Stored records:
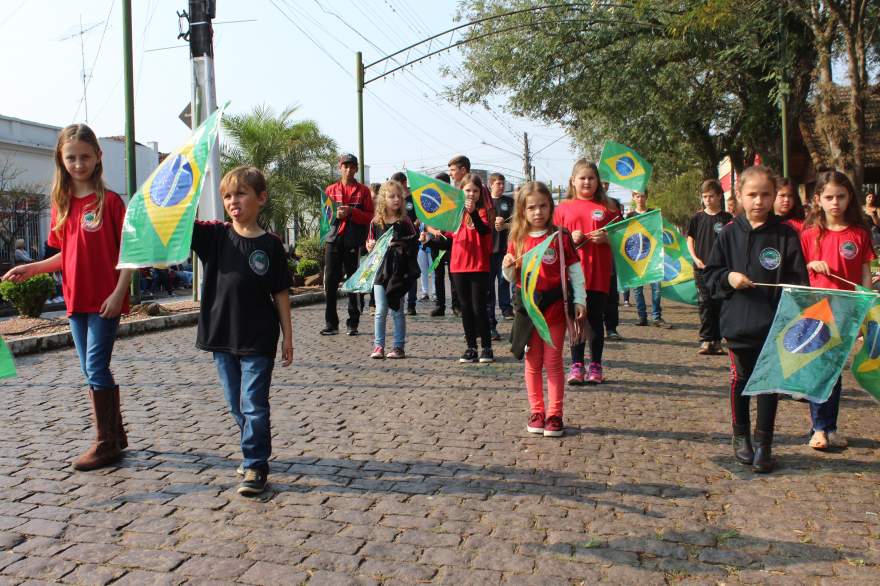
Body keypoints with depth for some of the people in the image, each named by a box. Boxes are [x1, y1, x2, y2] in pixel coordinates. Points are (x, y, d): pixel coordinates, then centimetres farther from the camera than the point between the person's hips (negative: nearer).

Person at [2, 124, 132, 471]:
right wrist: (32, 269, 3)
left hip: (105, 299, -6)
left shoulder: (109, 201, -7)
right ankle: (115, 436, 23)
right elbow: (68, 255, 16)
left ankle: (106, 443, 4)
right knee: (92, 370, 11)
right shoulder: (61, 204, 11)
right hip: (76, 299, 7)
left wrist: (119, 292, -16)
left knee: (95, 368, -6)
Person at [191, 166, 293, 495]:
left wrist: (287, 337, 0)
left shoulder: (270, 245, -4)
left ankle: (255, 465, 9)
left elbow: (281, 293, -1)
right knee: (236, 405, 15)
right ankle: (254, 452, 32)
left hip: (258, 340, -3)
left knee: (254, 405, -1)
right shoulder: (214, 236, 2)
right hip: (222, 337, 4)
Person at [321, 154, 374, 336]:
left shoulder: (363, 191, 8)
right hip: (334, 240, 2)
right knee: (330, 283, -1)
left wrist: (352, 212, -13)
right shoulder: (331, 189, 14)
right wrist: (335, 215, -7)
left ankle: (353, 324, 7)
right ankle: (331, 324, 5)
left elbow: (370, 217, 2)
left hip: (354, 241, -2)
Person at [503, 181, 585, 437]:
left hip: (555, 307, -2)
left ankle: (555, 415, 10)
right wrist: (508, 267, -11)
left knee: (553, 363, 3)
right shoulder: (517, 240, 3)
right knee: (532, 363, 10)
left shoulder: (560, 237, -3)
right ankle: (536, 412, 21)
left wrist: (580, 301, -6)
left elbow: (575, 270, -1)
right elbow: (512, 278, 11)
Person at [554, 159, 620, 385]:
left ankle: (596, 366, 15)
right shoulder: (563, 208, 8)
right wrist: (570, 238, -10)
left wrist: (606, 238, -10)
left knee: (596, 319, 5)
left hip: (599, 274, 0)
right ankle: (576, 365, 13)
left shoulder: (606, 209, 8)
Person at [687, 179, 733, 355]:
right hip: (702, 267, 0)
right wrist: (696, 259, -4)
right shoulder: (698, 218, 5)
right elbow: (690, 240, 10)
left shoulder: (727, 219, 2)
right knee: (705, 304, 0)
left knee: (719, 304, 3)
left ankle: (716, 341, 12)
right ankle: (706, 340, 4)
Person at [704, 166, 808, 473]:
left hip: (775, 324, -1)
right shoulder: (729, 234, 1)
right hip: (738, 323, 1)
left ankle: (763, 443, 18)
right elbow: (710, 274, 6)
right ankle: (741, 436, 29)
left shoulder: (786, 235, -1)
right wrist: (728, 278, -14)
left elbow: (799, 280, 0)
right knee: (740, 381, 11)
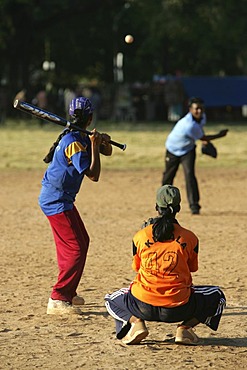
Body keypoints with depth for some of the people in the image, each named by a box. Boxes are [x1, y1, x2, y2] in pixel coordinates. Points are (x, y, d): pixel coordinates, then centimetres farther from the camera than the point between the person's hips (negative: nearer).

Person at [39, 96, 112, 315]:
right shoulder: (74, 143, -22)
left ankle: (68, 292, 32)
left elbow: (107, 152, 16)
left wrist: (104, 141, -5)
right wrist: (94, 145, -19)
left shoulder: (81, 138, 7)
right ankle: (58, 301, -15)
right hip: (56, 201, -11)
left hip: (62, 199, 11)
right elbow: (93, 175, -24)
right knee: (75, 249, -14)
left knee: (81, 241, 22)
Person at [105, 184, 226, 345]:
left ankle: (136, 322, 0)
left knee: (111, 300, 32)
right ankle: (185, 327, 2)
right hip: (178, 309, -1)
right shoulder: (189, 237, -1)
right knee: (217, 296, 25)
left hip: (143, 306, 1)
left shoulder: (141, 236, 2)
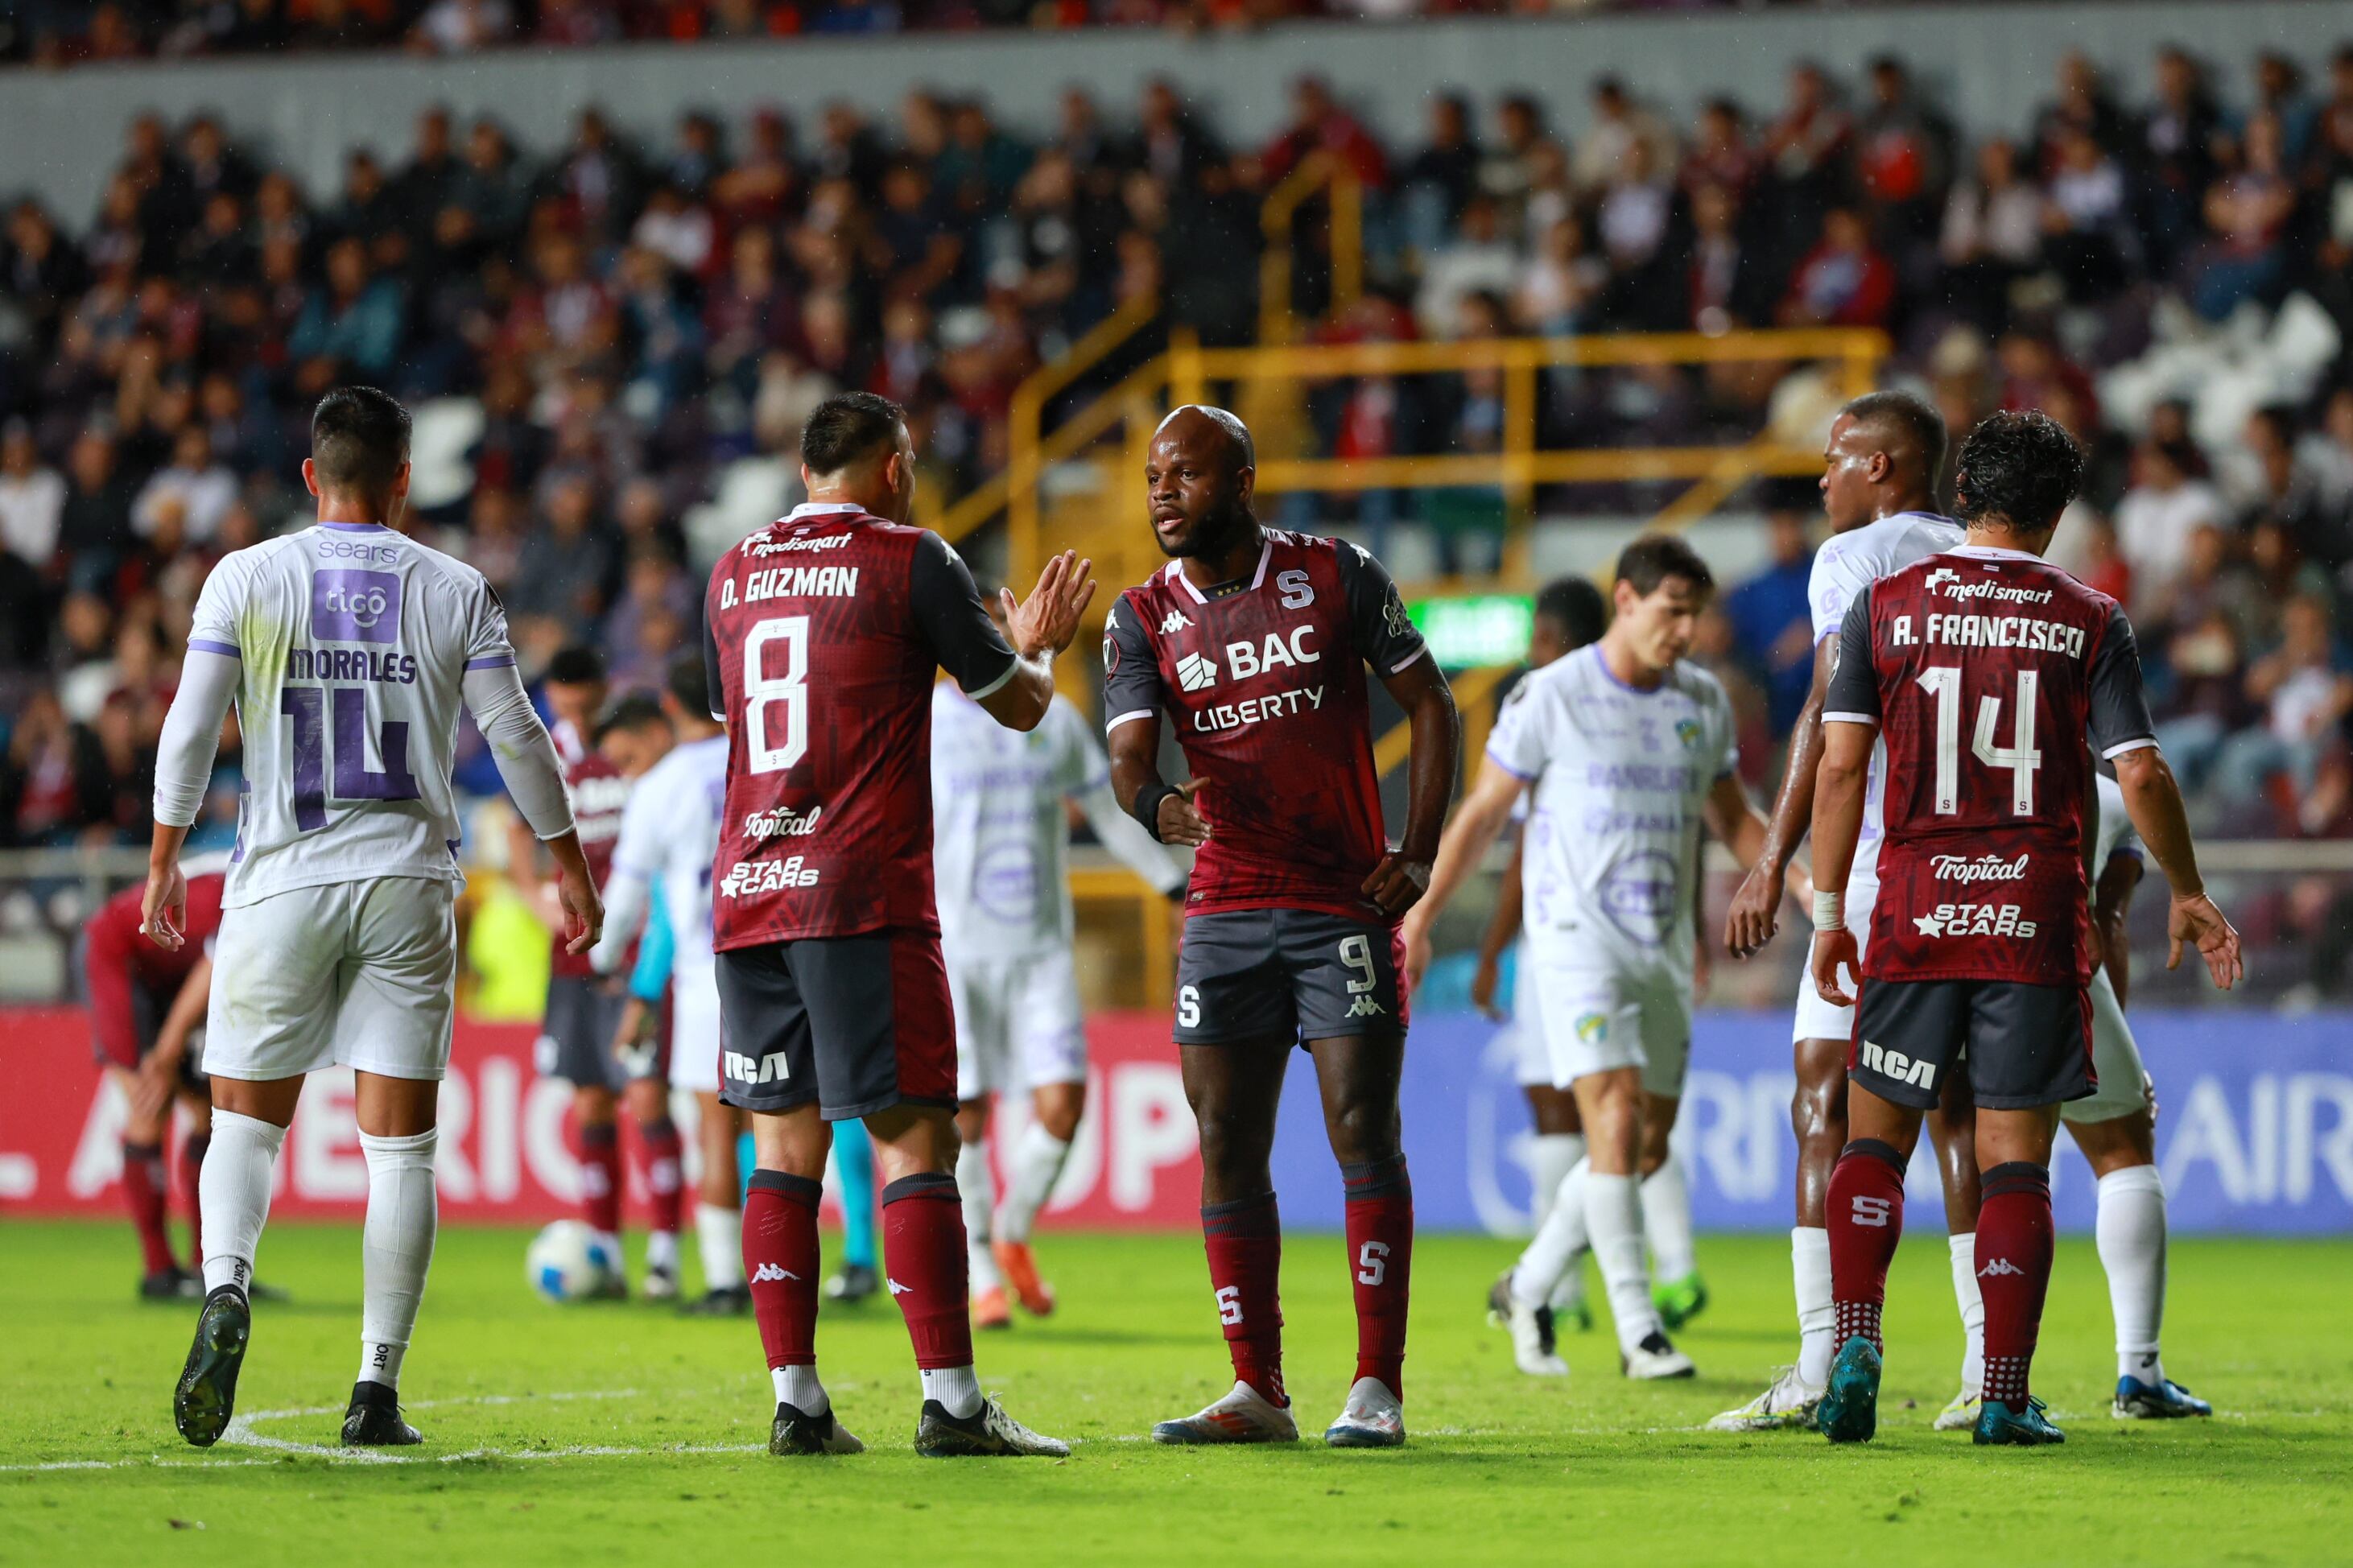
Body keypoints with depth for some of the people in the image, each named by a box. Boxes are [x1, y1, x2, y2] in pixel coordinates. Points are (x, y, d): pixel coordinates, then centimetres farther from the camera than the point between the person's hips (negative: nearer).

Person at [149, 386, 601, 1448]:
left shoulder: (248, 579, 1)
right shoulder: (455, 591, 3)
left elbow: (190, 730, -3)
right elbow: (516, 737, 4)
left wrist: (163, 864, 7)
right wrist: (569, 865, 15)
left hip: (282, 882, 0)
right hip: (408, 881, 0)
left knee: (247, 1118, 10)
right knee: (400, 1143, 3)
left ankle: (225, 1290, -19)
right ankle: (378, 1390, -2)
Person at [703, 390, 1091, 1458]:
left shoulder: (733, 574, 14)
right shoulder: (910, 561, -2)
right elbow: (1019, 705, 5)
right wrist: (1037, 646, 29)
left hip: (748, 891, 5)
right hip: (863, 899, -5)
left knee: (784, 1141, 8)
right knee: (913, 1138, -4)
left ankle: (795, 1400, 4)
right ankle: (950, 1402, -8)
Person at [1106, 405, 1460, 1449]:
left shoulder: (1338, 577, 0)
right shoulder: (1143, 619, 5)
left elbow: (1429, 705, 6)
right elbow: (1129, 756, -7)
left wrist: (1418, 855, -4)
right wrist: (1157, 804, -32)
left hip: (1344, 903, -3)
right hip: (1224, 912, 3)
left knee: (1364, 1133, -8)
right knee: (1227, 1149, 1)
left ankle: (1377, 1388, -6)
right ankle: (1258, 1391, 8)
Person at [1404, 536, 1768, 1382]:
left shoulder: (1704, 701, 8)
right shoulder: (1551, 697, -6)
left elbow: (1733, 819, 19)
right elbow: (1482, 812, 0)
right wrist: (1420, 916, -2)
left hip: (1664, 950, 6)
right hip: (1578, 936, -6)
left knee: (1649, 1146, 7)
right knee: (1616, 1119, -17)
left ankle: (1527, 1290, 24)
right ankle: (1638, 1330, -16)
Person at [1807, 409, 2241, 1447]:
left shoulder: (1885, 608, 2)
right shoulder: (2091, 622, 1)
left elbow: (1840, 767, -2)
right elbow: (2140, 776, -2)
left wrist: (1828, 912, 4)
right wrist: (2187, 896, 12)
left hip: (1915, 911, 0)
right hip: (2038, 920, 0)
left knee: (1875, 1137, 10)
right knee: (2015, 1158, 3)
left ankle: (1856, 1339, -9)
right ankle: (2006, 1395, -1)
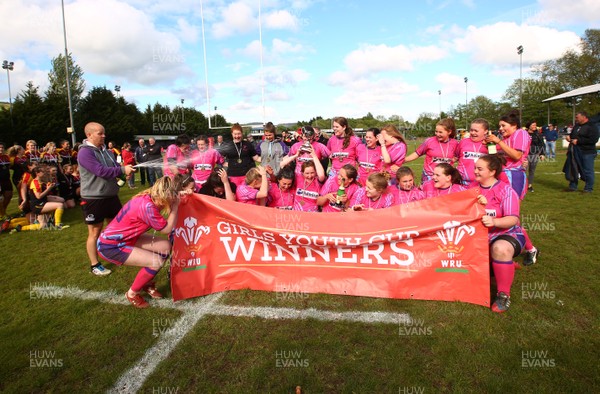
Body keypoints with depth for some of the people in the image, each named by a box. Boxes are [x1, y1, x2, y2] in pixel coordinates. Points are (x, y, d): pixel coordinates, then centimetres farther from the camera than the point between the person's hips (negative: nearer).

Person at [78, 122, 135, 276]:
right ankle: (94, 265, 16)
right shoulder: (85, 152, -16)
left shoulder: (105, 150, 10)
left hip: (111, 195, 8)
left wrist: (126, 169, -14)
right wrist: (123, 170, -27)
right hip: (93, 199, -8)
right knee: (95, 232, 4)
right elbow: (101, 171, -26)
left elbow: (115, 167, 7)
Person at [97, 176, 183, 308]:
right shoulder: (147, 206, -31)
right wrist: (175, 206, -17)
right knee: (156, 262, -18)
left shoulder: (149, 196, -7)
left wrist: (177, 196, -3)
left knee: (165, 246, 3)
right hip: (109, 245, -9)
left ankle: (147, 283, 23)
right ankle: (132, 293, 8)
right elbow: (167, 229, -20)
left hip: (125, 237, 9)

- **Work to be completed**
Keep the pictures out of the copy and return the rest of the data above exactly.

- **Written solution**
Body keypoints with depth for some of the people in the image, each named by a box. Boxes are [x1, y1, x2, y2] in pixel coordinates. Points are (x, y, d): pixel coordinates, then centimetres farther from the camera than the point between the person's hips (negative: nearer).

Person at [2, 124, 132, 471]:
right wrist: (32, 269, 3)
left hip: (105, 299, -6)
left shoulder: (109, 201, -7)
right ankle: (115, 436, 23)
right elbow: (68, 255, 16)
left ankle: (106, 443, 4)
right knee: (92, 370, 11)
right shoulder: (61, 204, 11)
right hip: (76, 299, 7)
left wrist: (119, 292, -16)
left knee: (95, 368, -6)
Person at [191, 166, 293, 495]:
left wrist: (287, 337, 0)
left shoulder: (270, 245, -4)
left ankle: (255, 465, 9)
left elbow: (281, 293, -1)
right knee: (236, 405, 15)
right ankle: (254, 452, 32)
left hip: (258, 340, -3)
left knee: (254, 405, -1)
right shoulder: (214, 236, 2)
right hip: (222, 337, 4)
Person at [321, 154, 374, 336]:
left shoulder: (363, 191, 8)
right hip: (334, 240, 2)
right knee: (330, 283, -1)
left wrist: (352, 212, -13)
right shoulder: (331, 189, 14)
right wrist: (335, 215, -7)
left ankle: (353, 324, 7)
right ankle: (331, 324, 5)
left elbow: (370, 217, 2)
left hip: (354, 241, -2)
Person at [503, 181, 585, 437]:
left hip: (555, 307, -2)
left ankle: (555, 415, 10)
right wrist: (508, 267, -11)
left knee: (553, 363, 3)
right shoulder: (517, 240, 3)
right knee: (532, 363, 10)
left shoulder: (560, 237, -3)
right ankle: (536, 412, 21)
left wrist: (580, 301, -6)
left elbow: (575, 270, -1)
right elbow: (512, 278, 11)
Person at [554, 159, 620, 385]:
left ankle: (596, 366, 15)
right shoulder: (563, 208, 8)
right wrist: (570, 238, -10)
left wrist: (606, 238, -10)
left knee: (596, 319, 5)
left hip: (599, 274, 0)
right ankle: (576, 365, 13)
left shoulder: (606, 209, 8)
Person at [687, 179, 733, 355]:
right hip: (702, 267, 0)
right wrist: (696, 259, -4)
right shoulder: (698, 218, 5)
right elbow: (690, 240, 10)
left shoulder: (727, 219, 2)
right knee: (705, 304, 0)
left knee: (719, 304, 3)
left ankle: (716, 341, 12)
right ankle: (706, 340, 4)
Person at [704, 166, 808, 473]:
left hip: (775, 324, -1)
right shoulder: (729, 234, 1)
right hip: (738, 323, 1)
left ankle: (763, 443, 18)
right elbow: (710, 274, 6)
right ankle: (741, 436, 29)
left shoulder: (786, 235, -1)
right wrist: (728, 278, -14)
left elbow: (799, 280, 0)
right knee: (740, 381, 11)
Body keypoints with depth for some of the people in the image, each named by a box. Boxes are [x1, y1, x2, y2] in pixel coordinates. Points are (x, y, d): pixel coordinates, then centimetres farther from the camera than the point between the person's hips (negative: nearer).

Person at [39, 96, 112, 315]:
right shoulder: (74, 143, -22)
left ankle: (68, 292, 32)
left elbow: (107, 152, 16)
left wrist: (104, 141, -5)
right wrist: (94, 145, -19)
left shoulder: (81, 138, 7)
right ankle: (58, 301, -15)
right hip: (56, 201, -11)
left hip: (62, 199, 11)
right elbow: (93, 175, -24)
right knee: (75, 249, -14)
left knee: (81, 241, 22)
Person at [105, 184, 226, 345]:
left ankle: (136, 322, 0)
left knee: (111, 300, 32)
right ankle: (185, 327, 2)
right hip: (178, 309, -1)
right shoulder: (189, 237, -1)
right knee: (217, 296, 25)
left hip: (143, 306, 1)
left shoulder: (141, 236, 2)
Body keypoints with depth for some of the people in the image, each named by a box. Boxes are [x1, y1, x2, y2] in pixel coordinates. Points are (x, y, d): pixel coordinates, then centimetres farther from the camera than the point between the person's hips (negative: nearer).

Person at [149, 386, 601, 1448]:
left shoulder: (248, 579, 1)
right shoulder: (455, 591, 3)
left elbow: (190, 730, -3)
right elbow: (516, 737, 4)
left wrist: (163, 864, 7)
right wrist: (569, 865, 15)
left hip: (282, 882, 0)
right hip: (408, 881, 0)
left knee: (247, 1118, 10)
right knee: (400, 1143, 3)
left ankle: (225, 1290, -19)
right ankle: (378, 1390, -2)
Person at [703, 390, 1091, 1458]:
left shoulder: (733, 574, 14)
right shoulder: (910, 561, -2)
right elbow: (1019, 705, 5)
right wrist: (1037, 646, 29)
left hip: (748, 891, 5)
right hip: (863, 899, -5)
left knee: (784, 1141, 8)
right knee: (913, 1138, -4)
left ankle: (795, 1400, 4)
right ankle: (950, 1402, -8)
Person at [1106, 405, 1460, 1449]:
left shoulder: (1338, 577, 0)
right shoulder: (1143, 619, 5)
left elbow: (1429, 705, 6)
right elbow: (1129, 756, -7)
left wrist: (1418, 855, -4)
right wrist: (1157, 804, -32)
left hip: (1344, 903, -3)
right hip: (1224, 912, 3)
left knee: (1364, 1133, -8)
right knee: (1227, 1149, 1)
left ankle: (1377, 1388, -6)
right ankle: (1258, 1391, 8)
Person at [1404, 536, 1768, 1382]:
left shoulder: (1704, 701, 8)
right shoulder: (1551, 697, -6)
left elbow: (1733, 819, 19)
right elbow: (1482, 812, 0)
right wrist: (1420, 916, -2)
left hip: (1664, 950, 6)
right hip: (1578, 936, -6)
left knee: (1649, 1146, 7)
right knee: (1616, 1119, -17)
left ankle: (1527, 1290, 24)
right ankle: (1638, 1330, -16)
Person at [1807, 409, 2241, 1447]:
left shoulder: (1885, 608, 2)
right shoulder: (2091, 622, 1)
left elbow: (1840, 767, -2)
right elbow: (2140, 776, -2)
left wrist: (1828, 912, 4)
right wrist: (2187, 896, 12)
left hip: (1915, 911, 0)
right hip: (2038, 920, 0)
left knee: (1875, 1137, 10)
right knee: (2015, 1158, 3)
left ankle: (1856, 1339, -9)
right ankle: (2006, 1395, -1)
Body keypoints with depth for some of the people in the image, each named by a box. Boxes are [x1, y1, x2, y2] in pixel coordinates. Points are (x, y, d): pixel coordinates, then centimetres farther from the camera than the point between the person's hips (negative: nearer).

Person at [78, 122, 135, 276]:
right ankle: (94, 265, 16)
right shoulder: (85, 152, -16)
left shoulder: (105, 150, 10)
left hip: (111, 195, 8)
left wrist: (126, 169, -14)
right wrist: (123, 170, -27)
right hip: (93, 199, -8)
right knee: (95, 232, 4)
right elbow: (101, 171, -26)
left elbow: (115, 167, 7)
Person at [97, 176, 183, 308]:
right shoulder: (147, 206, -31)
right wrist: (175, 206, -17)
right knee: (156, 262, -18)
left shoulder: (149, 196, -7)
left wrist: (177, 196, -3)
left knee: (165, 246, 3)
right hip: (109, 245, -9)
left ankle: (147, 283, 23)
right ankle: (132, 293, 8)
right elbow: (167, 229, -20)
left hip: (125, 237, 9)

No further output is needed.